2. De minister kan de bedragen, genoemd in het eerste lid, onder a, b en c, naar rato aanpassen wanneer het subsidieplafond voor de standaardbijdrage, genoemd in artikel 3, wordt overschreden.

3. In geval van aanwending voor een andere sector dan aangevraagd, wordt de subsidie van die andere sector van kracht, met dien verstande dat er geen hogere subsidie kan gaan gelden. Bij samenvoeging per 1 augustus 2006 van twee vbo-vestigingen, mag de subsidie voor één vestiging worden aangewend.

Artikel 5

Extra bijdrage

1. De subsidie, bedoeld in artikel 2, tweede lid, bedraagt 60 procent van de werkelijke projectkosten van een project, niet zijnde vervangende nieuwbouw of nieuwe inrichting voor de praktijkgerichte leeromgeving, onder aftrek van de subsidie per meetellende leerling, als bedoeld in artikel 4, vermenigvuldigd met het landelijk gemiddeld aantal leerlingen per vestiging per sector.

2. De minister kan het percentage, genoemd in het eerste lid, aanpassen wanneer de subsidieplafonds voor de extra bijdrage, genoemd in artikel 3, wordt overschreden.
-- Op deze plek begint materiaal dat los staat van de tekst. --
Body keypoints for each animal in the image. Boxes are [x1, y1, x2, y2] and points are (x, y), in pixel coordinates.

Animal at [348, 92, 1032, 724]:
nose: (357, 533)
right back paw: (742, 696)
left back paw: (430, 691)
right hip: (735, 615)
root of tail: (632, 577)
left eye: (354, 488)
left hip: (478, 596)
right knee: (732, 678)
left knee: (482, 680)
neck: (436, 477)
3. In geval van aanwending voor nieuwbouw in plaats van aanpassing vervalt de aanspraak op de extra bijdrage. Bij samenvoeging per 1 augustus 2006 van twee vbo-vestigingen, mag de subsidie voor één vestiging worden aangewend.

Artikel 6

Begrotingsvoorbehoud

Indien niet wordt voldaan aan de voorwaarde, bedoeld in artikel 4:34, eerste lid, van de Algemene wet bestuursrecht, worden de op grond van artikel 2 verleende subsidiebedragen verlaagd tot het bedrag van de subsidie dat na de vaststelling of goedkeuring van de begroting ter beschikking staat, een en ander voor zover van toepassing naar rato van het aantal subsidieontvangers en van de hoogte van de verleende subsidiebedragen.

Artikel 7

Beoordelingscommissie

1. Er is een Beoordelingscommissie die tot taak heeft de minister op haar verzoek te adviseren omtrent aanvragen om subsidie op grond van deze regeling.
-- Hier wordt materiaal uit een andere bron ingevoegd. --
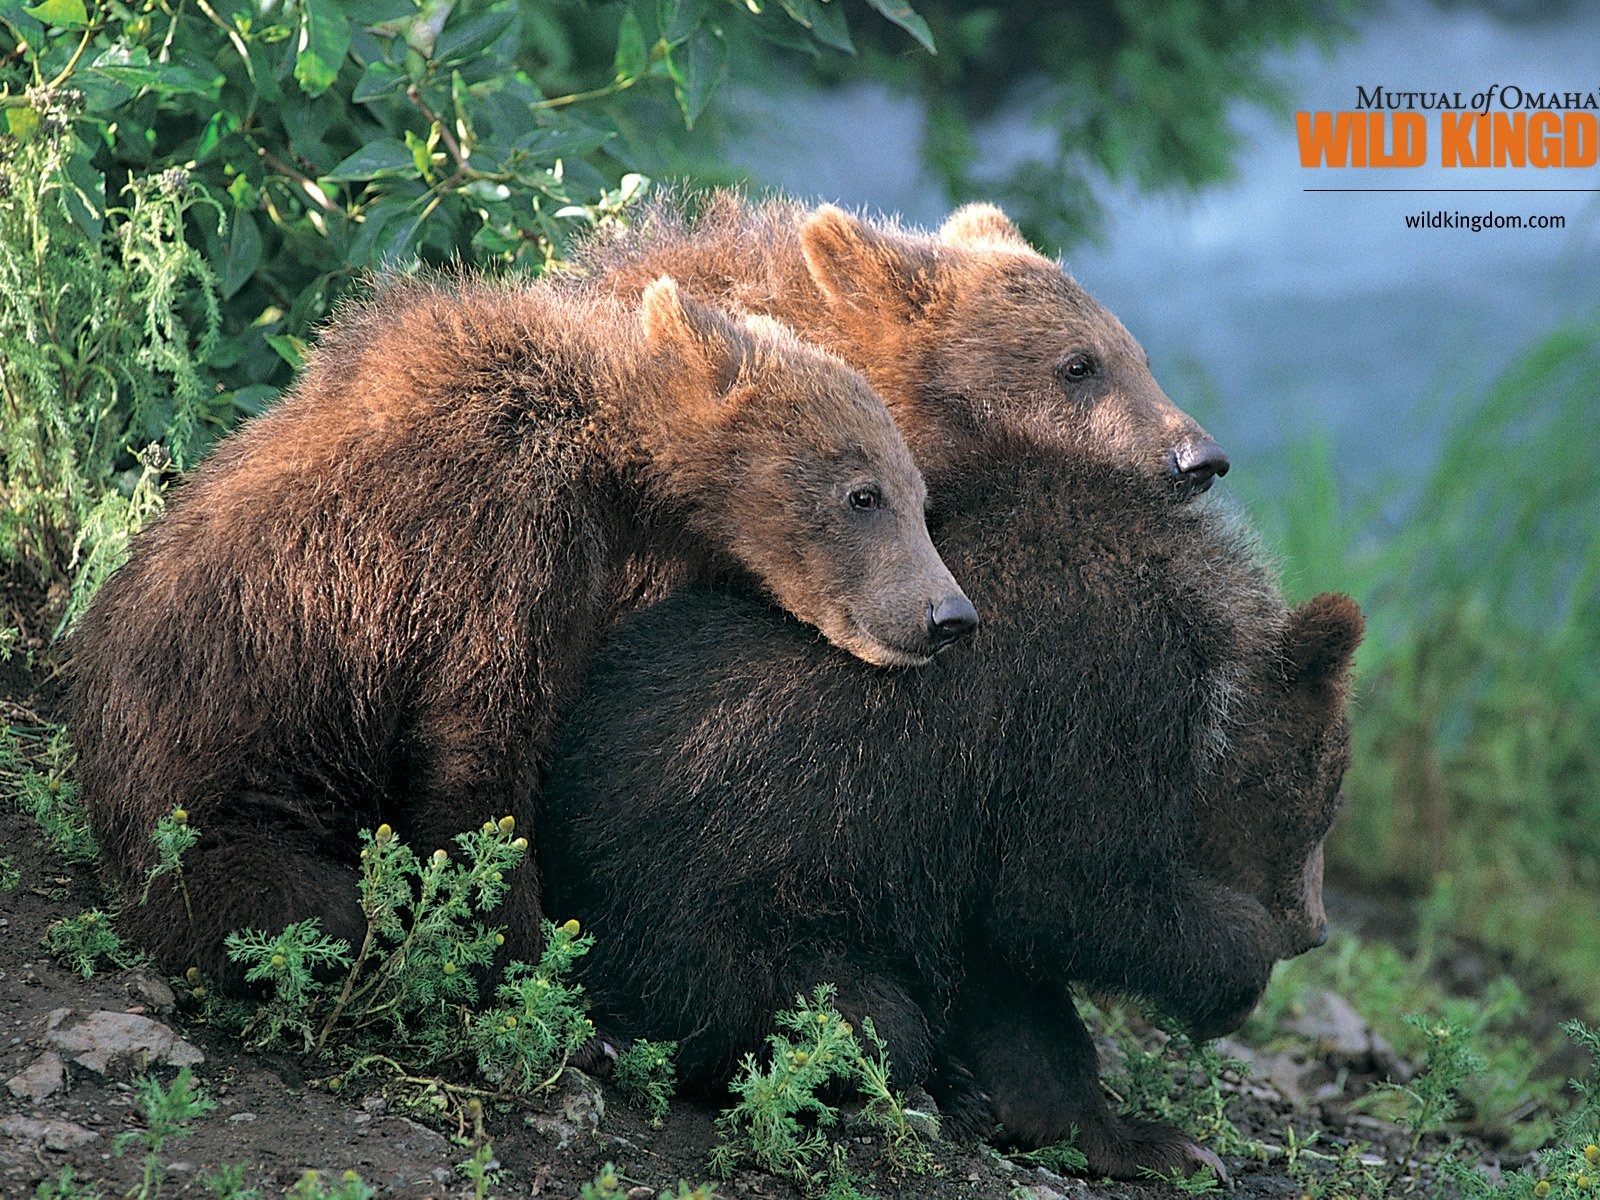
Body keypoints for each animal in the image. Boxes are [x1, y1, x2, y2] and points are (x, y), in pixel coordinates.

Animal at [72, 275, 972, 985]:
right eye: (864, 494)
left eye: (920, 496)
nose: (949, 616)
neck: (615, 465)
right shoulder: (502, 537)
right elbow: (480, 742)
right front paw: (520, 946)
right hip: (225, 783)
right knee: (290, 904)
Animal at [540, 454, 1363, 1184]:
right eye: (1321, 804)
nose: (1314, 927)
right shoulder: (1093, 710)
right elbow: (1069, 892)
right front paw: (1236, 972)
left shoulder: (963, 847)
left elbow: (1017, 985)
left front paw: (1130, 1138)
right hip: (709, 921)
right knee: (852, 1014)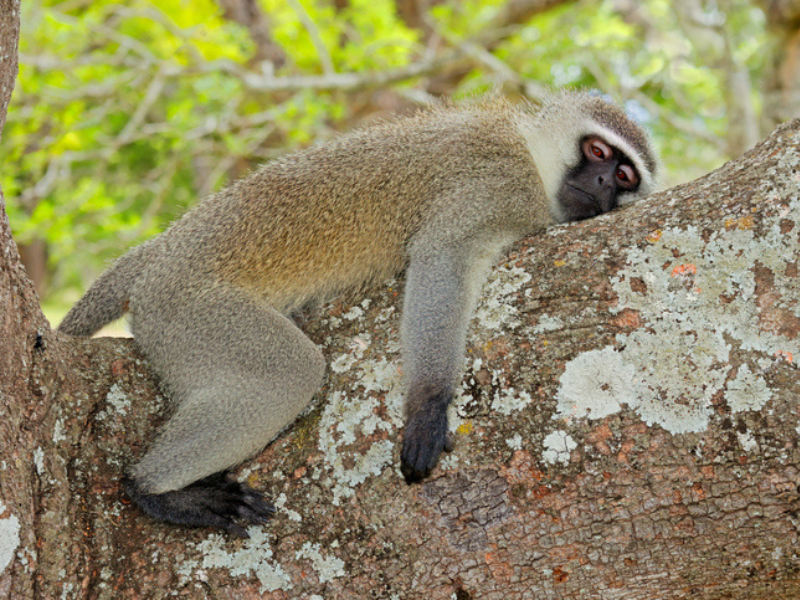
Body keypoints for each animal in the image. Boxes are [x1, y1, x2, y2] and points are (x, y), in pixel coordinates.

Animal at [58, 91, 659, 537]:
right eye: (599, 155)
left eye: (625, 178)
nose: (603, 184)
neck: (529, 153)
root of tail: (159, 257)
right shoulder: (495, 186)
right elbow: (441, 258)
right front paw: (428, 406)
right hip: (187, 311)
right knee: (290, 373)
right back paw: (151, 489)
2. De adviezen van de commissie gaan vergezeld van een deugdelijke motivering.

3. De commissie bestaat uit een voorzitter en ten hoogste 3 andere leden. De leden zijn deskundig op het terrein waarop de commissie een taak heeft en zijn geen ambtenaren, werkzaam bij het ministerie van Onderwijs, Cultuur en Wetenschap of het ministerie van Landbouw, Natuur en Voedselkwaliteit.

4. De Minister van Onderwijs, Cultuur en Wetenschap benoemt op basis van hun specifieke kennis en deskundigheid de voorzitter en de leden van de commissie voor een termijn van 2 jaar. Ze zijn te allen tijde opnieuw benoembaar.
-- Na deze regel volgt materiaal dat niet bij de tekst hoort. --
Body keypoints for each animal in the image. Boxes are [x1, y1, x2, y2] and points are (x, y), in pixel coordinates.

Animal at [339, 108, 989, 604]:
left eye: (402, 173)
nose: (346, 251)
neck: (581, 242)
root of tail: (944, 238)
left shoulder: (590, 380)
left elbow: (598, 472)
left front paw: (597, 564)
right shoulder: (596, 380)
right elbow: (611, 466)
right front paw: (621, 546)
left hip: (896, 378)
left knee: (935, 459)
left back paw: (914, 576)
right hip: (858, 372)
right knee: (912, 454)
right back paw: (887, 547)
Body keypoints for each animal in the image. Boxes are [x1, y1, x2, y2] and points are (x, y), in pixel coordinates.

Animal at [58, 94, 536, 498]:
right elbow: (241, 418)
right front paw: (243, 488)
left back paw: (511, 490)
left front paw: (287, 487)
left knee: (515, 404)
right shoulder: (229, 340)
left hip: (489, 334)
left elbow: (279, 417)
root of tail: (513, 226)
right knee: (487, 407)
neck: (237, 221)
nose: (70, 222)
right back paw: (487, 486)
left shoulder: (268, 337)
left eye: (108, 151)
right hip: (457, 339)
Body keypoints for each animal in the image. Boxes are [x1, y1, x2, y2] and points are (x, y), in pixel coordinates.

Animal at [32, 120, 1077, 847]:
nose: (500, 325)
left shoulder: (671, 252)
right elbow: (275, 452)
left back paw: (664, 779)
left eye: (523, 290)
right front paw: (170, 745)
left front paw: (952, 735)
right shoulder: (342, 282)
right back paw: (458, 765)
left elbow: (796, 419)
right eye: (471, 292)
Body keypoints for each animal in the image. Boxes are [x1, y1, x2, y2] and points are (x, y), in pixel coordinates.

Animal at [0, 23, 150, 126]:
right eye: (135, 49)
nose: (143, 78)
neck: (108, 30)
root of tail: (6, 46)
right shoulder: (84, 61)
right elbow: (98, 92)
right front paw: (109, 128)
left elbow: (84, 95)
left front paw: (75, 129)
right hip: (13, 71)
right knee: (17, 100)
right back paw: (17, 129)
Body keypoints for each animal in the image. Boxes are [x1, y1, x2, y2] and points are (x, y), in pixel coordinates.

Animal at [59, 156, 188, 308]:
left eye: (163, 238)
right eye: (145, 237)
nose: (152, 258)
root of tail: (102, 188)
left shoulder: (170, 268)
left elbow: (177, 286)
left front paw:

5. De commissie stelt haar werkwijze vast.

6. Het secretariaat wordt gevoerd door ambtenaren van het ministerie van Onderwijs, Cultuur en Wetenschap.

Paragraaf 2

Subsidie aanvraag standaardbijdrage

Artikel 8

Subsidieaanvraag standaardbijdrage

1. Een aanvraag om subsidie in de vorm van een standaardbijdrage op grond van deze regeling kan tot en met 31 januari 2006 worden ingediend.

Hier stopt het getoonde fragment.